A lot has changed with agricultural practices since Everett Rau started farming, but his passion for working the earth has remained steadfast.
Long before produce was shipped across interstate highways in tractor-trailers, Rau remembers food on the table was typically what a family grew or bartered. The massive fluorescent lights of supermarkets would come eventually, with Rau at one point operating his own butcher store in Schenectady County.
“We did eat pretty much what we grew because Price Chopper hadn’t been invented yet,” Rau said.
Altamont Archives and Museum volunteer Laura Shore interviewed Rau Monday, June 23, in the community room at Village Hall. About 50 people attended the talk, which was also videotaped in the hope of using it for future educational purposes.
Rau, who owns Pleasant View Farm on his family’s land in Altamont, fondly remembers his first job as a young child collecting chicken eggs with a little basket.
Another job he recalled, maybe not as fondly, was cleaning the “thunder mug” from the rooms of boarders at the farm.
In the early 1930s, an outhouse was where people would relieve themselves. If it was nighttime and possibly raining, many would turn to the thunder mugs, also known as “thunder cups,” in their rooms.
“When breakfast was called, everybody went down to breakfast. Guess where I went?” he said. “I went up to the rooms to empty the thunder mugs.”
Farms with an extra room typically welcomed boarders during the summer, he said. For city residents, the country air was a welcome scent.
Farms still had their own special fragrance, he said, because “when warm weather came, that had a special type of perfume.”
“As a young fella, I talked to them, and they said, ‘Oh, the air is so pure and fresh.’ I said, ‘How can that be? We’ve got a big manure pile here and another over there,’” Rau said. “‘Oh,’ she said, ‘but you haven’t walked on a street in Flatbush in the summertime with a thousand horses going back and forth.’ And I don’t have to get verbal to tell you what they drop.’”
His mother would charge $22 per person, weekly room and board. The most guests sleeping at the farmhouse totaled 22 people.
“I think they piled them up like board wood,” he said.
The boarders were frequently served buckwheat pancakes, made from grain Rau’s brother planted on their farm.
Food preservation was key to staying fed yearlong, so anything grown with a surplus was canned or pickled. Rau saw a similarity between the big ocean vessels loaded with food and something more at home.
“At the end of the day, my mother would have two or three trays of canned food and I would open the cellar door … and made believe I was loading the hull of the ship,” he said, “because winter was coming, and you don’t pick beans in the wintertime.”
Rau said the Great Depression initially baffled him when he read about it in the newspaper. He said farm life had insulated his family from the economic downfall, he said.
“They were getting a bowl of soup, while when dinner was served at our place, there was plenty,” he said. “I did not know that there was a Depression until I read that some people had lost all their money.”
When his uncle lived with his family in 1937, Rau talked to him about how he could make a little extra money. His uncle told him to save three of his family’s pigs. In the spring, he had 77 baby pigs.
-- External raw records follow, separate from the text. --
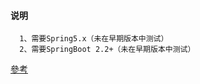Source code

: ####   说明
      1、需要Spring5.x（未在早期版本中测试）
      2、需要SpringBoot 2.2+（未在早期版本中测试）

[參考](https://mp.weixin.qq.com/s?fontRatio=1&__biz=Mzg3MjA4MTExMw==&mid=2247495895&idx=1&sn=cc607ec2c9b21e683e024dd927a0d1e4&scene=98&subscene=315&passparam=searchid%3D10084109958876533072&clicktime=1605620676&enterid=1605620676&ascene=64&devicetype=iOS14.1&version=17001229&nettype=3G+&abtest_cookie=AAACAA%3D%3D&lang=zh_CN&fontScale=100&exportkey=AYfXCM0I%2Bm80fq%2BE0PLtFbE%3D&pass_ticket=VcTAZvP51R2%2BGLLxDTvZrj3X2V3fZP7hNs5nfibC7aic32rREC7zu2nv5%2BCUJO4U&wx_header=1)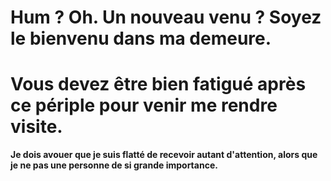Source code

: # Hum ? Oh. Un nouveau venu ? Soyez le bienvenu dans ma demeure.
 
# Vous devez être bien fatigué après ce périple pour venir me rendre visite.

**Je dois avouer que je suis flatté de recevoir autant d'attention, alors que je ne pas une personne de si grande importance.**
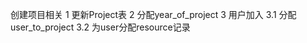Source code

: 创建项目相关
1 更新Project表
2 分配year_of_project 
3 用户加入
    3.1 分配user_to_project
    3.2 为user分配resource记录
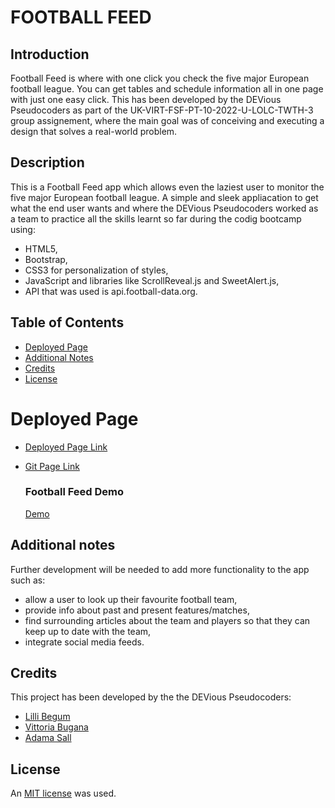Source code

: # FOOTBALL FEED

## Introduction

Football Feed is  where with  one click you check the five major European football league.
You can get tables and schedule information all in one page with just one easy click.
This has been developed by the DEVious Pseudocoders as part of the UK-VIRT-FSF-PT-10-2022-U-LOLC-TWTH-3 group assignement, where the main goal was of conceiving and executing a design that solves a real-world problem.


## Description

This is a Football Feed app which allows even the laziest user to monitor the five major European football league.
A simple and sleek appliacation to get what the end user wants and where the DEVious Pseudocoders worked as a team to practice all the skills learnt so far during the codig bootcamp using:
* HTML5, 
* Bootstrap, 
* CSS3 for personalization of styles, 
* JavaScript and libraries like ScrollReveal.js and SweetAlert.js,
* API that was used is api.football-data.org.

## Table of Contents

* [Deployed Page](#deployed-page)
* [Additional Notes](#additional-notes)
* [Credits](#credits)
* [License](#license)

# Deployed Page

* [Deployed Page Link](https://lilibear1.github.io/Sports-Project/)

* [Git Page Link](https://github.com/LiliBear1/Sports-Project) 


    ### Football Feed Demo 

    [Demo](https://share.vidyard.com/watch/Li8Eq8uNPmhmob4E2vtr3M?)


## Additional notes

Further development will be needed to add more functionality to the app such as:
* allow a user to look up their favourite football team,
* provide  info about past and present features/matches,
* find surrounding articles about the team and players so that they can keep up to date with the team,
* integrate social media feeds.

## Credits 
This project has been developed by the the DEVious Pseudocoders:

* [Lilli Begum](https://github.com/LiliBear1) 
* [Vittoria Bugana](https://github.com/vbugana)
* [Adama Sall](https://github.com/kaiyfa)


## License

An [MIT license](https://choosealicense.com/licenses/mit/) was used.
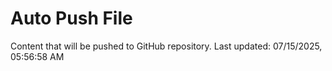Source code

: # Auto Push File

Content that will be pushed to GitHub repository.
Last updated: 07/15/2025, 05:56:58 AM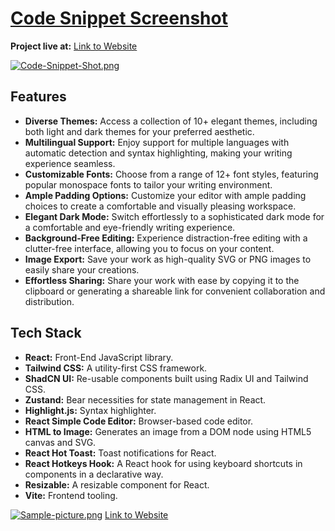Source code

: # [Code Snippet Screenshot](https://codesnippetshot.netlify.app/)
 
**Project live at:** [Link to Website](https://codesnippetshot.netlify.app/)

[![Code-Snippet-Shot.png](https://i.postimg.cc/G2zH64Vq/Code-Snippet-Shot.png)](https://postimg.cc/0MMkwy8w)

## Features

<ul>
  <li><strong>Diverse Themes:</strong> Access a collection of 10+ elegant themes, including both light and dark themes for your preferred aesthetic.</li>
  <li><strong>Multilingual Support:</strong> Enjoy support for multiple languages with automatic detection and syntax highlighting, making your writing experience seamless.</li>
  <li><strong>Customizable Fonts:</strong> Choose from a range of 12+ font styles, featuring popular monospace fonts to tailor your writing environment.</li>
  <li><strong>Ample Padding Options:</strong> Customize your editor with ample padding choices to create a comfortable and visually pleasing workspace.</li>
  <li><strong>Elegant Dark Mode:</strong> Switch effortlessly to a sophisticated dark mode for a comfortable and eye-friendly writing experience.</li>
  <li><strong>Background-Free Editing:</strong> Experience distraction-free editing with a clutter-free interface, allowing you to focus on your content.</li>
  <li><strong>Image Export:</strong> Save your work as high-quality SVG or PNG images to easily share your creations.</li>
  <li><strong>Effortless Sharing:</strong> Share your work with ease by copying it to the clipboard or generating a shareable link for convenient collaboration and distribution.</li>
</ul>

## Tech Stack 

<ul>
  <li><strong>React:</strong> Front-End JavaScript library.</li>
  <li><strong>Tailwind CSS:</strong> A utility-first CSS framework.</li>
  <li><strong>ShadCN UI:</strong> Re-usable components built using Radix UI and Tailwind CSS.</li>
  <li><strong>Zustand:</strong> Bear necessities for state management in React.</li>
  <li><strong>Highlight.js:</strong> Syntax highlighter.</li>
  <li><strong>React Simple Code Editor:</strong> Browser-based code editor.</li>
  <li><strong>HTML to Image:</strong> Generates an image from a DOM node using HTML5 canvas and SVG.</li>
  <li><strong>React Hot Toast:</strong> Toast notifications for React.</li>
  <li><strong>React Hotkeys Hook:</strong> A React hook for using keyboard shortcuts in components in a declarative way.</li>
  <li><strong>Resizable:</strong> A resizable component for React.</li>
  <li><strong>Vite:</strong> Frontend tooling.</li>
</ul>

[![Sample-picture.png](https://i.postimg.cc/k426kQ3w/Sample-picture.png)](https://postimg.cc/VrcktbNb)
[Link to Website](https://codesnippetshot.netlify.app/)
“They had just invented the electric fence, and that was a godsend,” he said. “Pigs are very, very intelligent. If they get burned a couple times, they know what the wire looks like. They know it’s going to tingle them, and they stay away.”
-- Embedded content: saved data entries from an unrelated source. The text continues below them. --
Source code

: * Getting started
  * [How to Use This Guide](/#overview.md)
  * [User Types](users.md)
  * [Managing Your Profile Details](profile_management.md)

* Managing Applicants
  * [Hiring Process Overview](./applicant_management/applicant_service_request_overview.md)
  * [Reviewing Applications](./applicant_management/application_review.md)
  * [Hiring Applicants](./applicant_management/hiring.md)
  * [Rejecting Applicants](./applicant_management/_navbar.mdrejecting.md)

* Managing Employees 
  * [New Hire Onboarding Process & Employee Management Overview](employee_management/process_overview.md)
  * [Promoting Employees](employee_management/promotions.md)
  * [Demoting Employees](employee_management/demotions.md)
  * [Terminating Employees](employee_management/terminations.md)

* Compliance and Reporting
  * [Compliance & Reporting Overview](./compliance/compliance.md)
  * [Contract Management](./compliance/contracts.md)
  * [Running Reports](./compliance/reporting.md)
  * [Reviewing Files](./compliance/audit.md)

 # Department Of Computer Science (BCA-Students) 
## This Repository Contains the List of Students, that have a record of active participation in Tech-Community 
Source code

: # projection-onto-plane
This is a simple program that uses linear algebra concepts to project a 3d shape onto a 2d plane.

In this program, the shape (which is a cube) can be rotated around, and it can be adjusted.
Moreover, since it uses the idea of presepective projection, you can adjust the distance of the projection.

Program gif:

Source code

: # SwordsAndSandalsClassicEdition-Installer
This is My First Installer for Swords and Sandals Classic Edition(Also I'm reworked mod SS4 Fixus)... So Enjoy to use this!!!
In the fall, he sold the pigs to a Scotia butcher, who gave him 7 cents a pound. The pigs averaged 200 pounds after being dressed, which was the weight the butcher based his payment. This was over $1,000 for the meat.
“That was the beginning of my idea that, yes, there could be a little bit of money made on the farm,” he said.
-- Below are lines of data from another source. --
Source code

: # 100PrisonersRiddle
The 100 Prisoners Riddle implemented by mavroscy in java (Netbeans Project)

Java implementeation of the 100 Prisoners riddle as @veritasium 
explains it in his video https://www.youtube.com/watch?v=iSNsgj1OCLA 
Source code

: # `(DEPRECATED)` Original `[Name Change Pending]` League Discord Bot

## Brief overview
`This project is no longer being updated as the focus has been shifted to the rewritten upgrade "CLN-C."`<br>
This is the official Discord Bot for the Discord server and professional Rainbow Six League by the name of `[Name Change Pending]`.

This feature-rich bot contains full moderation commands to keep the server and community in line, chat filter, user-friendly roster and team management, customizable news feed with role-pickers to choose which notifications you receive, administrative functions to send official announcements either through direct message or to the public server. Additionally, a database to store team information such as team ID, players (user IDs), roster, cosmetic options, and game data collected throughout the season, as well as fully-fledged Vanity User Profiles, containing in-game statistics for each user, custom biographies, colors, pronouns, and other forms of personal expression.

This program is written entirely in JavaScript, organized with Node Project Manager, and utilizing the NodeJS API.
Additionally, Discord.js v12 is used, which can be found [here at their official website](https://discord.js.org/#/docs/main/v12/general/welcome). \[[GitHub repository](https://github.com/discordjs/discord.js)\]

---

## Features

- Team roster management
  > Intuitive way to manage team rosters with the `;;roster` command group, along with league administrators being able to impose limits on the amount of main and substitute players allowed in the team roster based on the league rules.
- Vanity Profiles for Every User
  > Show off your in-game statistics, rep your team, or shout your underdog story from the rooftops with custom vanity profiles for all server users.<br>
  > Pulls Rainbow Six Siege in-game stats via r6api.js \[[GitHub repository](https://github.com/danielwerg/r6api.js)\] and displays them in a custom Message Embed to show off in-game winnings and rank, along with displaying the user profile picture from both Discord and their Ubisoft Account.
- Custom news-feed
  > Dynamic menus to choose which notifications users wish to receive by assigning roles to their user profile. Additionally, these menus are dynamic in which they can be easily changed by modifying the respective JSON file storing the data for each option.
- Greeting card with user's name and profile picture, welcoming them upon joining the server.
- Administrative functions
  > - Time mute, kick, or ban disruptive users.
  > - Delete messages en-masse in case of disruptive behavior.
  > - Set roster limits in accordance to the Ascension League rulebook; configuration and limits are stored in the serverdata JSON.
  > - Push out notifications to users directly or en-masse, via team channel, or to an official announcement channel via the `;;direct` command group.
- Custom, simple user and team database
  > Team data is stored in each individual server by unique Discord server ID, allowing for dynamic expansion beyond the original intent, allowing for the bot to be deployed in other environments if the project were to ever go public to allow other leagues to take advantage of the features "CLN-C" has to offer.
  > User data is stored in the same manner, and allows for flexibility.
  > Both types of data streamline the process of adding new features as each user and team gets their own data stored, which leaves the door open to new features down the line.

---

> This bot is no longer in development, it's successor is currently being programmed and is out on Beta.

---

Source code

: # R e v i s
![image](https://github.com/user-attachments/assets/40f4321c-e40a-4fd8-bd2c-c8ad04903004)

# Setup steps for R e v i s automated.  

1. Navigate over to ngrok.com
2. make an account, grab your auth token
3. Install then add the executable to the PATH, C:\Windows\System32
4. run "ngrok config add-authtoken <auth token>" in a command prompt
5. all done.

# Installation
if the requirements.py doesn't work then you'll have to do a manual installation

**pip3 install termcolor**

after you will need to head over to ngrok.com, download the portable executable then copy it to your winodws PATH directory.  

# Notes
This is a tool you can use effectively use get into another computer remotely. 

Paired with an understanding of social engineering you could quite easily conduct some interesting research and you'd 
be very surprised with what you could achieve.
Rau was eager to help out anyone who was interested in learning how to farm.
“If there are one or two people in this group that have heard anything that helps them get over the hump of saying should I start a little garden … don’t be bashful and come up and see, and we’ll help you get started,” he said. “If there’s somebody here that is a stranger, you’re just a friend that I haven’t met.”
Village Mayor James Gaughan at the end of the talk presented a proclamation to Rau calling him “Altamont’s American farmer.”